#### Directions for this task
Copy the material verbatim, starting at the line that contains "werden. Stattdessen waren diesen" and ending with the last line of the material. Leave the pictures out of your answer.

#### Record extracts
--- --- ---
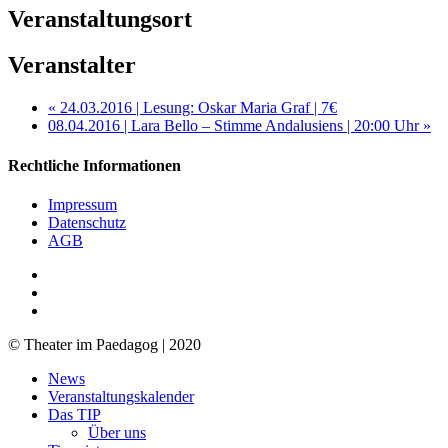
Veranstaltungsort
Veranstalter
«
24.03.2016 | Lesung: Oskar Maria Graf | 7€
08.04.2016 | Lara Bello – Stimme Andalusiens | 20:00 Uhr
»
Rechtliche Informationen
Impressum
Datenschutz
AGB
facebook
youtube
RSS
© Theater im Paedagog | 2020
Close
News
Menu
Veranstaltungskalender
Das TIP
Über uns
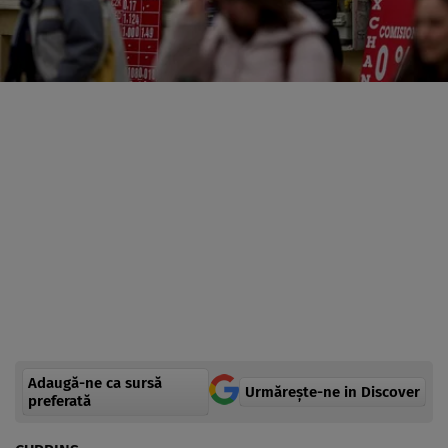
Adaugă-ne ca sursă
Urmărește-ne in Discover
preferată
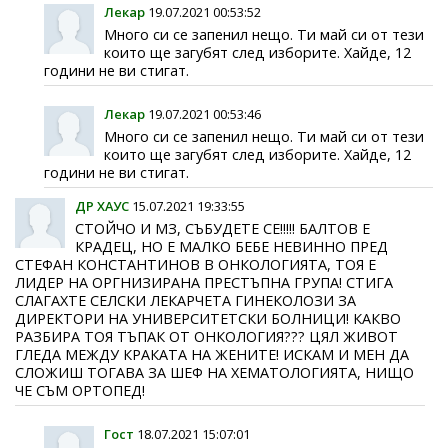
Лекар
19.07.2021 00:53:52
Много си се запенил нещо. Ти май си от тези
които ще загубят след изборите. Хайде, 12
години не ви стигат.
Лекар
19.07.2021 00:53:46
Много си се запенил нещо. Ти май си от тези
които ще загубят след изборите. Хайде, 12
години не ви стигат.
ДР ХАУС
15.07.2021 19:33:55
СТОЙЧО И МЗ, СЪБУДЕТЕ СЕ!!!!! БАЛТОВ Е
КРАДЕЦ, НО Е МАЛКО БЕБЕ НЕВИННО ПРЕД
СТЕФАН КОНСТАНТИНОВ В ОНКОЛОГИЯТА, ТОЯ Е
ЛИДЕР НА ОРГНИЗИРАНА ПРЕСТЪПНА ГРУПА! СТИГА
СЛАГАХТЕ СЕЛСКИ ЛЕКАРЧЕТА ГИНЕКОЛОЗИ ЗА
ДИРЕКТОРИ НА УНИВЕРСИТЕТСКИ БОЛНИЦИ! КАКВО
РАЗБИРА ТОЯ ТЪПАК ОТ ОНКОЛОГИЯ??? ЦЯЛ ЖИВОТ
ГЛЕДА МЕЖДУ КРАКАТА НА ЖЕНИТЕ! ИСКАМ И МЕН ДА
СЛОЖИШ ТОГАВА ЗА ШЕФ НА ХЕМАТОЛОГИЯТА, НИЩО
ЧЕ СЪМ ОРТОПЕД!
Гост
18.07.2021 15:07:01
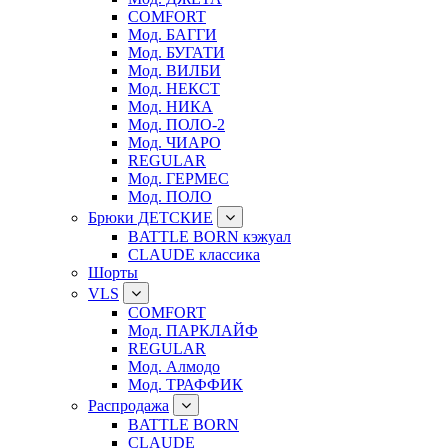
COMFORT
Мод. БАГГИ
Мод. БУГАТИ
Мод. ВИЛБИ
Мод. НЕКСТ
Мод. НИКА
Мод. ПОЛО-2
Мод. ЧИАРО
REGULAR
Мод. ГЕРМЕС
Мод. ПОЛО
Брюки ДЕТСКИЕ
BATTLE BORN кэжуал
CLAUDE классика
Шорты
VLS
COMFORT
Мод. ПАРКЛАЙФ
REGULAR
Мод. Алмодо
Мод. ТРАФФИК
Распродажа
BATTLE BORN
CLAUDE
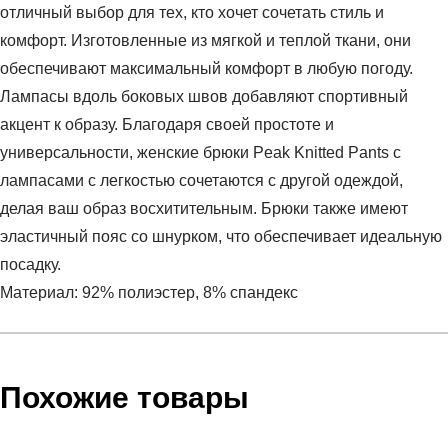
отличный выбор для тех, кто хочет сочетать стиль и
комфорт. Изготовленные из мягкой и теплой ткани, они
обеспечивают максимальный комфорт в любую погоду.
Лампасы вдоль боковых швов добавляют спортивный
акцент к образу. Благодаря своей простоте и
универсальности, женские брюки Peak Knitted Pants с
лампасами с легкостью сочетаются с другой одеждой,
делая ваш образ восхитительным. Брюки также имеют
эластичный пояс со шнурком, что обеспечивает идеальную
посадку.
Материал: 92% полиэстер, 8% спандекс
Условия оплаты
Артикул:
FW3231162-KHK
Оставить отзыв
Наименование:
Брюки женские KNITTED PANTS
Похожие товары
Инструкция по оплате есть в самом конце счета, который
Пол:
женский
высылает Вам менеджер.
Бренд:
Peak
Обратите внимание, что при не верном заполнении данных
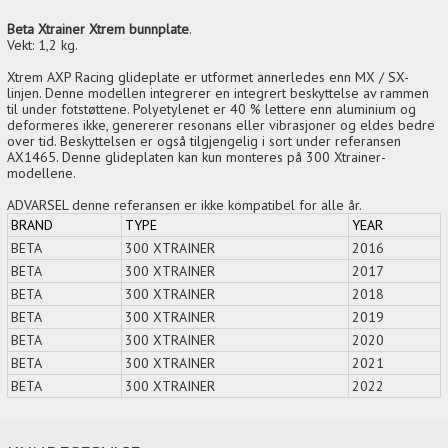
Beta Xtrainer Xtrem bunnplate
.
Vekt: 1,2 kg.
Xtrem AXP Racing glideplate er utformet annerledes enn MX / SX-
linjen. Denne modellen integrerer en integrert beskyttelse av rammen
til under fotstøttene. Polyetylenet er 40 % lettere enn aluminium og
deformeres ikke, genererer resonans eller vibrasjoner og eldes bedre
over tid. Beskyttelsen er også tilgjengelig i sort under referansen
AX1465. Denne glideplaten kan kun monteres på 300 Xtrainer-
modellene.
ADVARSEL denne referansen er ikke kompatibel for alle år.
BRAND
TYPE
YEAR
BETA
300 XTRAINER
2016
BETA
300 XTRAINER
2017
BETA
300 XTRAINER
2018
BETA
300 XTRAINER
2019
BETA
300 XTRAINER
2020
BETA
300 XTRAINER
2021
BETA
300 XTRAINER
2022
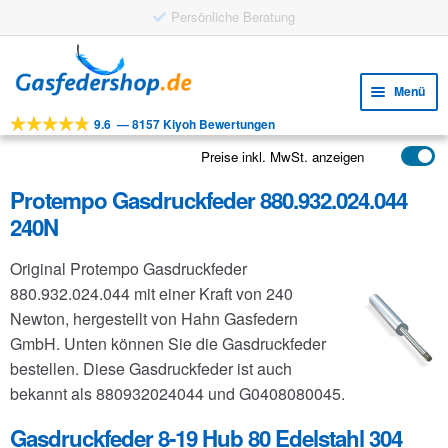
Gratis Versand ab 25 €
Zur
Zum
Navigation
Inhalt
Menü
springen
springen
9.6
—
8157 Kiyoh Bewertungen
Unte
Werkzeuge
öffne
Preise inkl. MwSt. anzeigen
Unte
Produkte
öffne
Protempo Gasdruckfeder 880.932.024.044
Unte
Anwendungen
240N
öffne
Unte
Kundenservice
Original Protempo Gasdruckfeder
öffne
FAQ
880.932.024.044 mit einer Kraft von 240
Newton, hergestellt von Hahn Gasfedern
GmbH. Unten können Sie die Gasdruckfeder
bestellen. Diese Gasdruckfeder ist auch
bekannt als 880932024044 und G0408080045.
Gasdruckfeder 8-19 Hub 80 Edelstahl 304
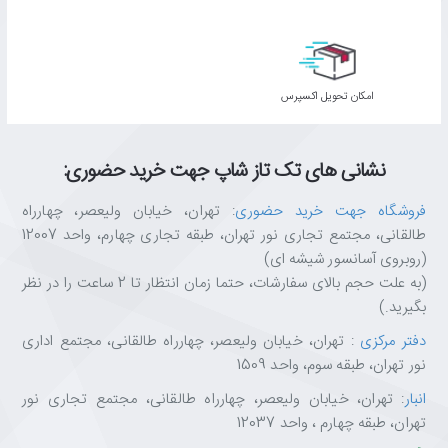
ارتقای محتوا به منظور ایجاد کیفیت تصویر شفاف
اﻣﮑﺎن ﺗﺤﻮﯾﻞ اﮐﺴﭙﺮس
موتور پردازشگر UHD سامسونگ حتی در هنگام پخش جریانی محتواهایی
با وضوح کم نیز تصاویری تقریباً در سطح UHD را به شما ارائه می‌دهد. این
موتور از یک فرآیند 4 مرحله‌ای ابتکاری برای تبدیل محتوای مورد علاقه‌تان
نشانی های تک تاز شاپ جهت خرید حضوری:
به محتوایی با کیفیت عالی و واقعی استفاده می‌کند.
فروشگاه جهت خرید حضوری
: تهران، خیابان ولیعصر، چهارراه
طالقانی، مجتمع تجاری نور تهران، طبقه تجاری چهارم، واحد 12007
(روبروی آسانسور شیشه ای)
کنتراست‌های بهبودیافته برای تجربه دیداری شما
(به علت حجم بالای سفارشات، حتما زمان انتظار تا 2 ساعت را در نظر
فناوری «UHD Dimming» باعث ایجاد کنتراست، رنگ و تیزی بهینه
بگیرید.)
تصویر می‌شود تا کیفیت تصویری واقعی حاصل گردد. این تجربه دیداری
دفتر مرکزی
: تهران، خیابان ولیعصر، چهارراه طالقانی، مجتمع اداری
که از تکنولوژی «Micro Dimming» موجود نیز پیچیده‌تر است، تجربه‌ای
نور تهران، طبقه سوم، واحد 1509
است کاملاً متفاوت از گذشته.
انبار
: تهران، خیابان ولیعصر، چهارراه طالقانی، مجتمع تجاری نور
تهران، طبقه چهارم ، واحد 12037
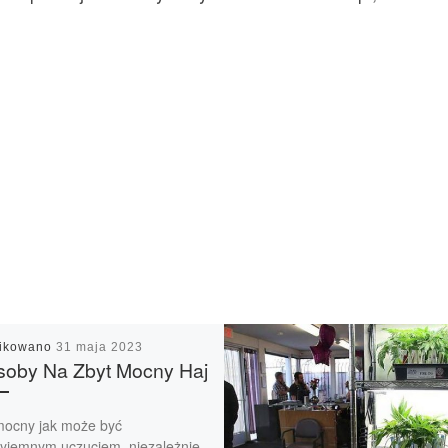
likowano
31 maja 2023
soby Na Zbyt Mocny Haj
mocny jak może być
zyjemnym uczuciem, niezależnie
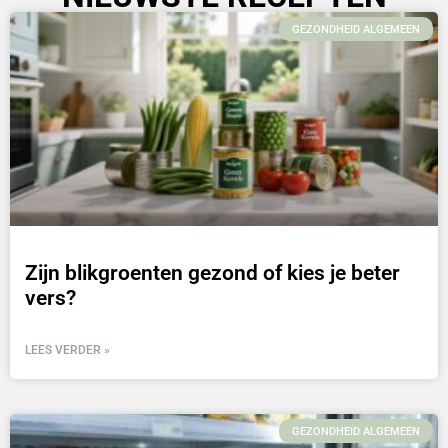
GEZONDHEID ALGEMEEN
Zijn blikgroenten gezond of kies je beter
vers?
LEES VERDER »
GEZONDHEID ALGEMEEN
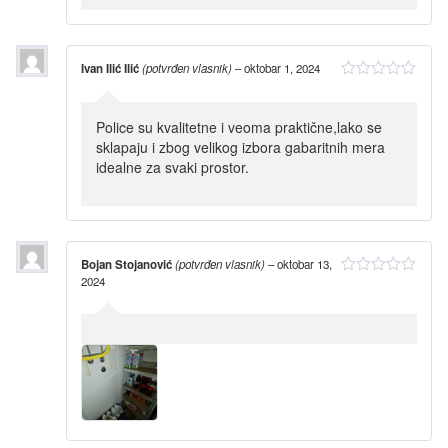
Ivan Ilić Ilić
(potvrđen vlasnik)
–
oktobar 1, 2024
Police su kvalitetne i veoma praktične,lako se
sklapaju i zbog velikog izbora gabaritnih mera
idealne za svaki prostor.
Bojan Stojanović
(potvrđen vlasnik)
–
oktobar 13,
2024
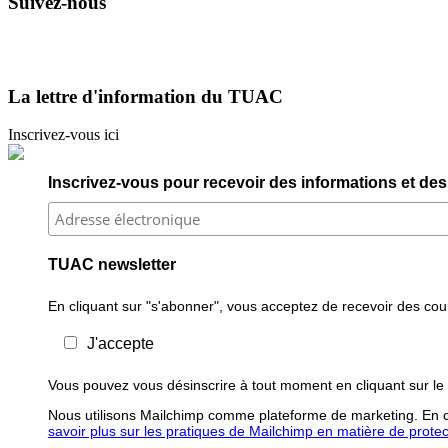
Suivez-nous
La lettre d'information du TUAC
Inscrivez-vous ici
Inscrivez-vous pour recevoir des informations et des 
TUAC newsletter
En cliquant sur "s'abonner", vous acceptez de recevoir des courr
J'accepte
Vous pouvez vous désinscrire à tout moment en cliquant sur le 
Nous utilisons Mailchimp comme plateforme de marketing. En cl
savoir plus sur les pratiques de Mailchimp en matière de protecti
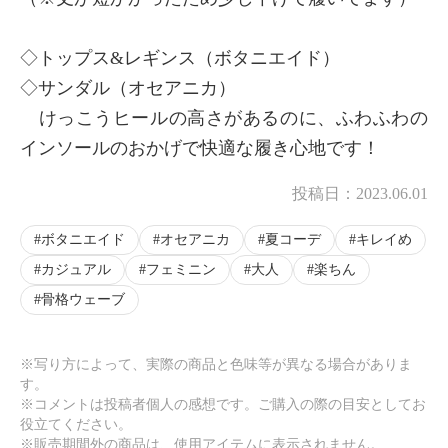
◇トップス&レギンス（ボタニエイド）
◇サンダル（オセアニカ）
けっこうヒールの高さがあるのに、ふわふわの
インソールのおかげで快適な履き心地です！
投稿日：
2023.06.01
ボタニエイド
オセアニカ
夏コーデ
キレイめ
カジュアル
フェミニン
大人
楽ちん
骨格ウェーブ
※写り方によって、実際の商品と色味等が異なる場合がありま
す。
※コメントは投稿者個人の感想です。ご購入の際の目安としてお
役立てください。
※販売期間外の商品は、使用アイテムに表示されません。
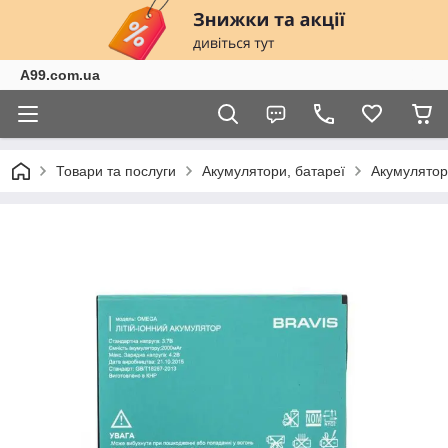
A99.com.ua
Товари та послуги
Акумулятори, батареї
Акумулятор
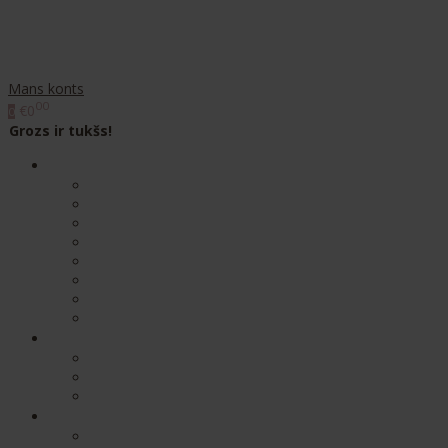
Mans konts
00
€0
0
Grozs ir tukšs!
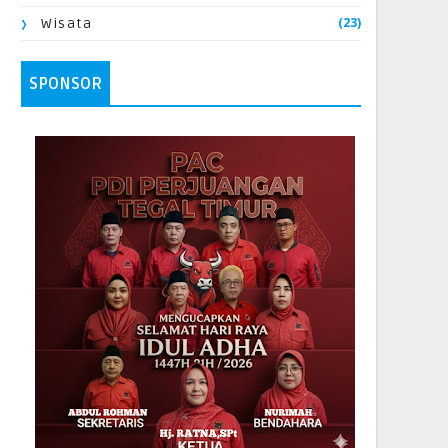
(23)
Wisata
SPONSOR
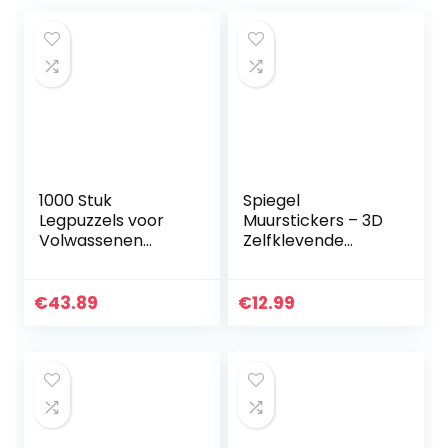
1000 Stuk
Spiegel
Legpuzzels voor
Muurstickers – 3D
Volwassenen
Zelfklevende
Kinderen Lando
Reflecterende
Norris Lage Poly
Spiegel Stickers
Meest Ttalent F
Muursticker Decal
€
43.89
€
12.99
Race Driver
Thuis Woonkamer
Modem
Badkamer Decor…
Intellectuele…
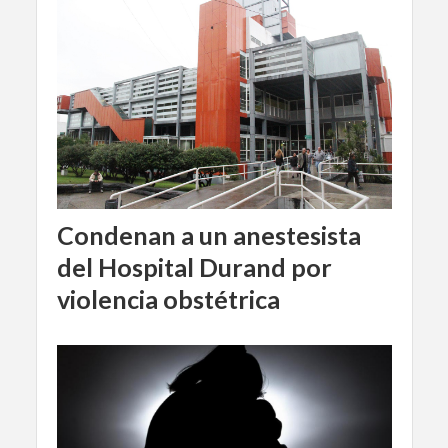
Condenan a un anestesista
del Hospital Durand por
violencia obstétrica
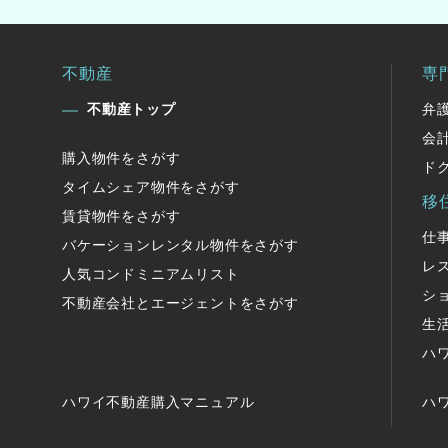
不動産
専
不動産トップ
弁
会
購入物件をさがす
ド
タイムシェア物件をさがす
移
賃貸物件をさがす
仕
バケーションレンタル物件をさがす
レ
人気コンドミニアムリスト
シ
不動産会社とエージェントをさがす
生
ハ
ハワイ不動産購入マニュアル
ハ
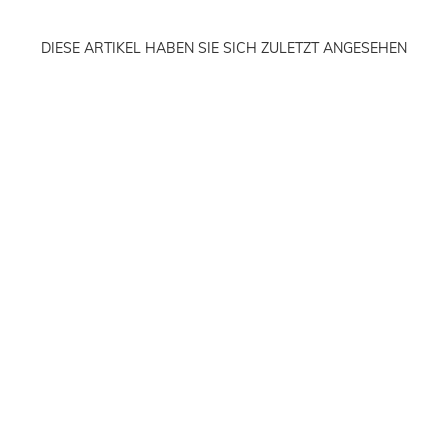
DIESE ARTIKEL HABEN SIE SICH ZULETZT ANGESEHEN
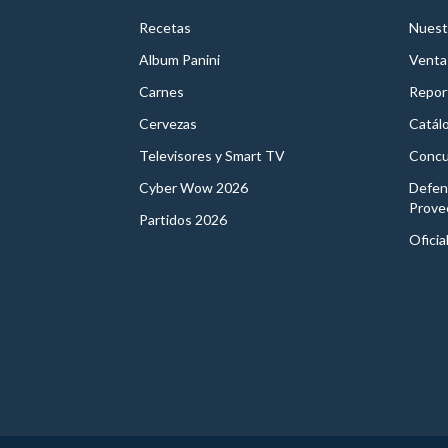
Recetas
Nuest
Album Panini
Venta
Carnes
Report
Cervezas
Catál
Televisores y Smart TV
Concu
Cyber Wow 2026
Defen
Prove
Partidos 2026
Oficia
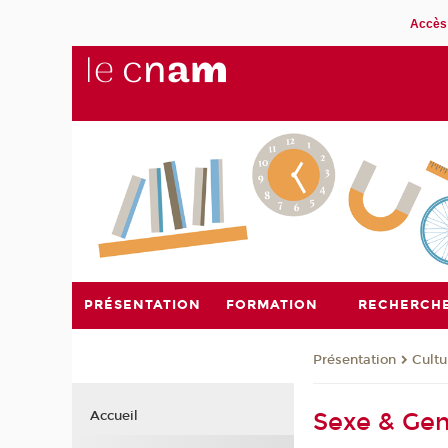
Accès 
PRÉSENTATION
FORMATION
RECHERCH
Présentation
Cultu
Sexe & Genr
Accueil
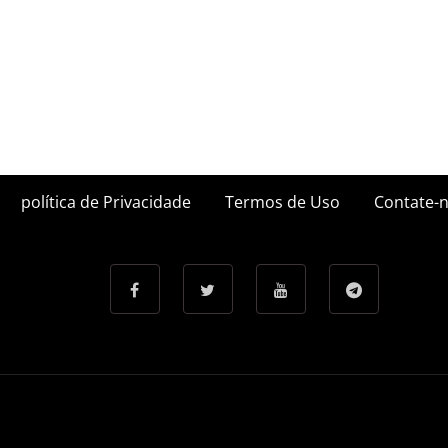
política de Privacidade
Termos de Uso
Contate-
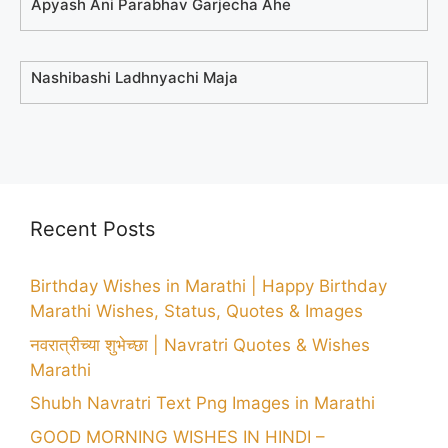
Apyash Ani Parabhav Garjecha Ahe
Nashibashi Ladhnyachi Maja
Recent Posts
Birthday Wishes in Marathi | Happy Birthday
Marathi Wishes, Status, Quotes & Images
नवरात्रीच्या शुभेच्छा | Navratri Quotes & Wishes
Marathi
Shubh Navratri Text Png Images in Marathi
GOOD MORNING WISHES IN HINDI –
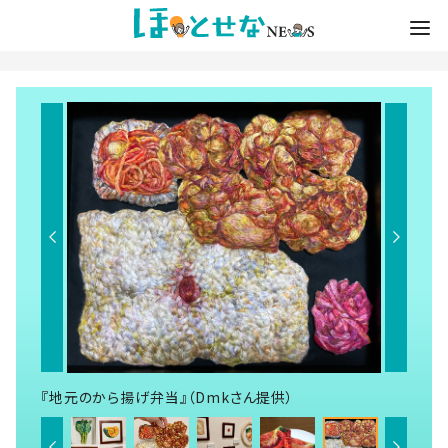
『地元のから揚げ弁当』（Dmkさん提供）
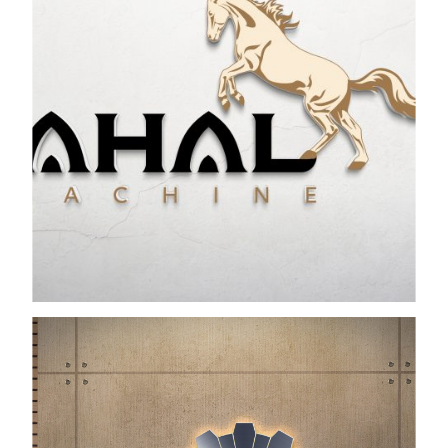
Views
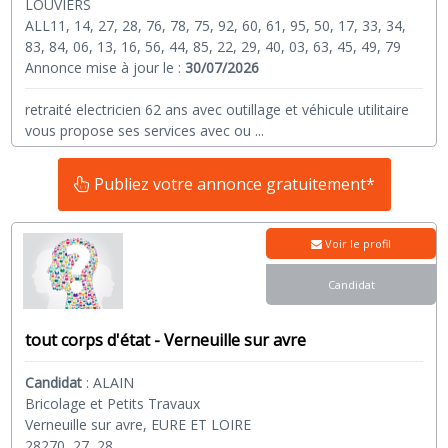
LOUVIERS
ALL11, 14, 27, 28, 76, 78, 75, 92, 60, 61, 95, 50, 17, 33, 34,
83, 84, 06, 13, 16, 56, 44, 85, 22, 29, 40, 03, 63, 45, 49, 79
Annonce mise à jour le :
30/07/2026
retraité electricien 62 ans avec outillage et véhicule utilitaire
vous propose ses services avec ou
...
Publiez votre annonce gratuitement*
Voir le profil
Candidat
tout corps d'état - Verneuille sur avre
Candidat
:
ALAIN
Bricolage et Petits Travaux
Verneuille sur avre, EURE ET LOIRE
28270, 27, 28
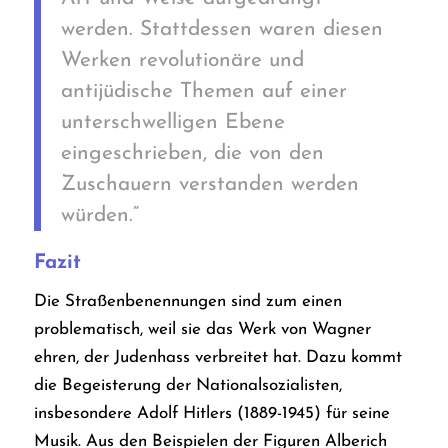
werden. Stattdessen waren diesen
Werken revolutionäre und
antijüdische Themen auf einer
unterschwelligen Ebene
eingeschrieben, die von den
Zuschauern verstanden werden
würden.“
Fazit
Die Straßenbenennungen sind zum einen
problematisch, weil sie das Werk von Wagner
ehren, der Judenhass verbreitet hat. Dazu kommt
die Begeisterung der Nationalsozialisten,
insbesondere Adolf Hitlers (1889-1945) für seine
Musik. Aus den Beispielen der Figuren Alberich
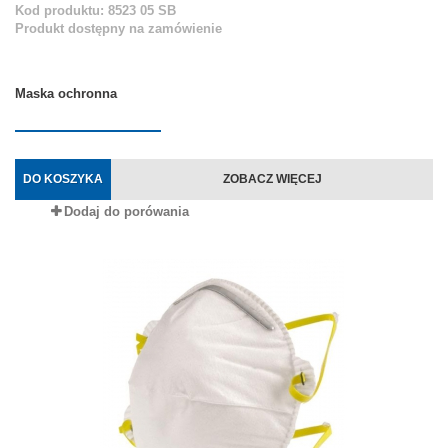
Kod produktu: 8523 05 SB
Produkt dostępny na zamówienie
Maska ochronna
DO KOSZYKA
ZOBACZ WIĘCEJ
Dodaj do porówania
--- --- ---
#### Solution for this exercise
werden. Stattdessen waren diesen
Werken revolutionäre und
antijüdische Themen auf einer
unterschwelligen Ebene
eingeschrieben, die von den
Zuschauern verstanden werden
würden.“
Fazit
Die Straßenbenennungen sind zum einen
problematisch, weil sie das Werk von Wagner
ehren, der Judenhass verbreitet hat. Dazu kommt
die Begeisterung der Nationalsozialisten,
insbesondere Adolf Hitlers (1889-1945) für seine
Musik. Aus den Beispielen der Figuren Alberich
Kod produktu: 8523 05 SB
Produkt dostępny na zamówienie
Maska ochronna
DO KOSZYKA
ZOBACZ WIĘCEJ
Dodaj do porówania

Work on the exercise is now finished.